Thursday, May 1, 2008

Hold on, 20th Century

To my surprise, I found a copy of Stars' 2005 record, "Set Yourself On Fire," on my girlfriend's computer recently, which was great because it's exactly the kind of record that I like well enough to listen to occasionally, but not well enough to actually buy.

So I burned a copy, put it in my car stereo and the songs were all out of order. The record just didn't sound as good as I remembered because of it. (Two weeks later, I'm not even sure where the CD is. Maybe in my girlfriend's car?) For a twenty-something, I realize this sounds incredibly anachronistic, in an era when so much of music is downloaded a la carte and consumed in "shuffle mode." But I think there's so much to be said for the statement a full album, digested from first song to last, makes. (Don't get me started on how important the second song and closer are.) Listening to a full album's songs out of order is somewhat akin to reading a novel's chapters out of order: Sure, the quality of the work is understandable, but the greater artistic purpose is lost.

In a related, unsurprising development, the Times' Ben Sisario documents how NYC record stores are struggling as rents below 14th Street do nothing but climb and few buy records anymore. I couldn't imagine a world without Other Music, the greatest record store in the world. It's esoteric and elitist and tasteful -- adjectives that probably (hopefully?) describe me -- and Scott Mou sits on the stool near the new rock CDs and talks to those who are cool enough to know him. (Does Mou still work there? I haven't been in a few years.)
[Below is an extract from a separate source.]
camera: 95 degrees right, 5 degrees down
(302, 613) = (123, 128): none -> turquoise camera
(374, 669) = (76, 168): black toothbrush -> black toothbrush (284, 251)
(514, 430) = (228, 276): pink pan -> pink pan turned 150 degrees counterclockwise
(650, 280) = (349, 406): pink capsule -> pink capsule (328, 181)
The record store scene in Boston/Cambridge is pretty underwhelming, as it seems to be Newbury Comics or used record store. At the latter, the collection is always random and usually not worth the digging, though I did find Cat Power's new record, "Jukebox," at Looney Tunes on Mass. Ave. in Cambridge for a cool $9 last week. And Newbury Comics...well, you'll find almost every indie record you're looking for there, but you'll find a lot of things you're most certainly not looking for, too, especially non-music-related kitsch and dumb psycheldic posters and T-shirts. At Other Music, it's the best and nothing but.

In another related, unsurprising development, Tony Judt's newly published essay collection, "Reappraisals: Reflections on the Forgotten 20th Century," is on my list of books to buy.